Los humedales, aliados contra el cambio climático, ocupan el 21,5% del territorio argentino

Los humedales, extensiones de terreno donde el agua es el elemento predominante y que se tornan esenciales para sostener los ecosistemas, ocupan unas 600.000 kilómetros cuadrados en la Argentina, el 21,5% del total de su territorio, aunque se hallan amenazados por los incendios y por los cambios en los usos del suelo, entre otros factores.

De acuerdo al último inventario de humedales, Argentina presenta 23 sitios Ramsar, es decir, aquellos humedales que se consideran de importancia internacional en el marco de la Convención sobre los Humedales, que abarcan una superficie total de 5.687.651 hectáreas.

La administración de estos sitios se encuentra, según corresponda, a cargo de las jurisdicciones provinciales, la Ciudad Autónoma de Buenos Aires o la Administración de Parques Nacionales, en el caso de las áreas naturales protegidas.

Entre los humedales más importantes del país se encuentran Península Valdés, en Chubut –declarada Patrimonio Natural de la Humanidad por la UNESCO–; Laguna de los Pozuelos, en Jujuy; Palmar de Yatay, en Entre Ríos; Lagunas y Esteros del Iberá, en Corrientes.
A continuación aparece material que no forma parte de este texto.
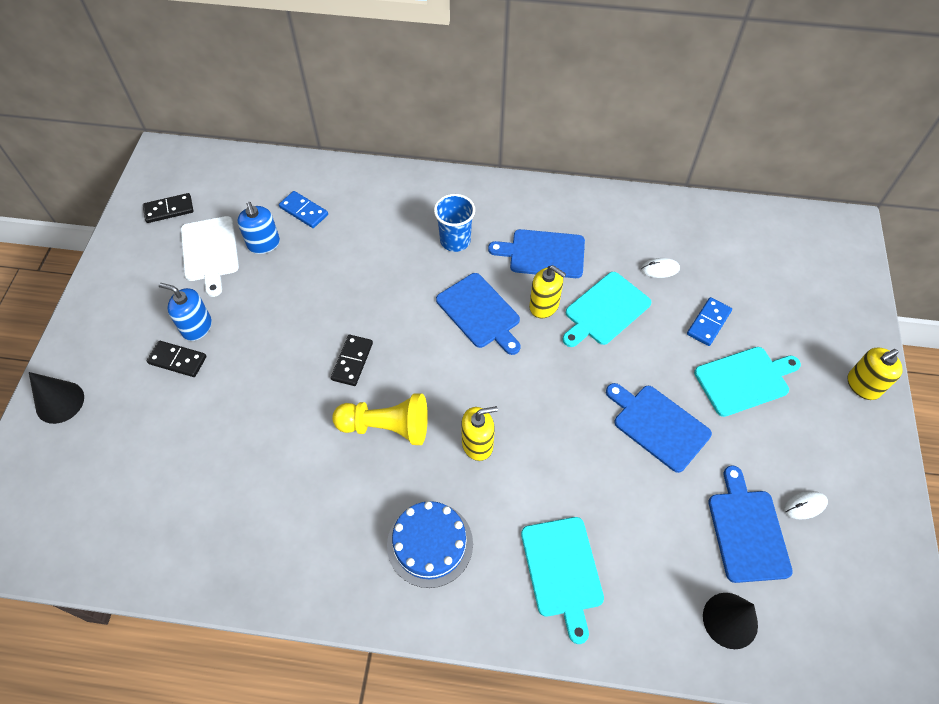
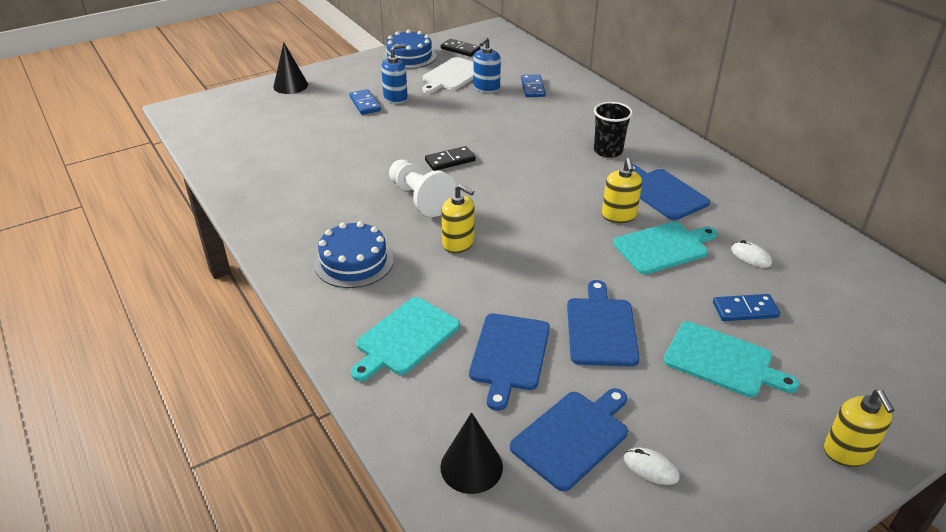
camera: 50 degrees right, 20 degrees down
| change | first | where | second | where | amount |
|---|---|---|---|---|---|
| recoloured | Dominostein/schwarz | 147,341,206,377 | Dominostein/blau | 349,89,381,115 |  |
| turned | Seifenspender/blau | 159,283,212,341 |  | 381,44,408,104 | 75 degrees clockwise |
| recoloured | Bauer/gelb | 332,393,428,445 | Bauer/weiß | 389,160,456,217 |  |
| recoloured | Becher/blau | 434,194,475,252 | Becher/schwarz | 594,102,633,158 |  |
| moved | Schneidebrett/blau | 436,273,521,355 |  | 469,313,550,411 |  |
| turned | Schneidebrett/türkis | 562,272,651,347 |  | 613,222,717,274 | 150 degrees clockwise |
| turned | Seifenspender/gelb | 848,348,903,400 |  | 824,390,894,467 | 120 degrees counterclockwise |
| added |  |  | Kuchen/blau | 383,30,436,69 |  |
También la Reserva Ecológica Costanera Sur de la ciudad de Buenos Aires, destacada por ser una reserva urbana, mientras el último sitio designado fue la Reserva Natural Villavicencio, en la provincia de Mendoza.

Los humedales son grandes filtros depuradores y reservorios de agua dulce, amortiguan los impactos de las lluvias y almacenan más carbono que ningún otro ecosistema, por eso son grandes aliados en la lucha contra el cambio climático.

Pueden encontrarse conformando grandes extensiones, en forma de paisajes de humedales, reconocidos y valorados por los múltiples servicios ecosistémicos que brindan y también como pequeños humedales ubicados en zonas áridas de gran importancia local como proveedores de agua dulce, forraje para fauna y ganado, hábitat de diversidad biológica, etc.

Especialistas afirman que el Delta del Paraná, perdió entre 1994 y 2011 más del 40% de los humedales por transformación de uso del suelo, como endicamientos (diques en los cauces de los ríos) para ganadería o deforestación”.

En tanto, en el Delta inferior, cerca de Buenos Aires, sobre todo en Tigre, “están los emprendimientos inmobiliarios que lo que hacen es transformar enteramente los humedales”, indicaron.

A nivel global, se calcula que los humedales cubren aproximadamente 12,1 millones de kilómetros cuadrados. Sin embargo, la Perspectiva Mundial sobre los Humedales estima que su extensión ha disminuido rápidamente, con pérdidas del 35 % desde 1970. 

Las principales presiones sobre los humedales se relacionan con cambios en el uso del suelo (urbanización, deforestación, rellenos, etc.), alteraciones en la dinámica del agua (por extracción, intercepción, desvíos, etc.), extracciones (pesca, maderas, pasturas, etc.), contaminación (agrícola, industrial y doméstica), introducción de especies exóticas invasoras y el cambio climático.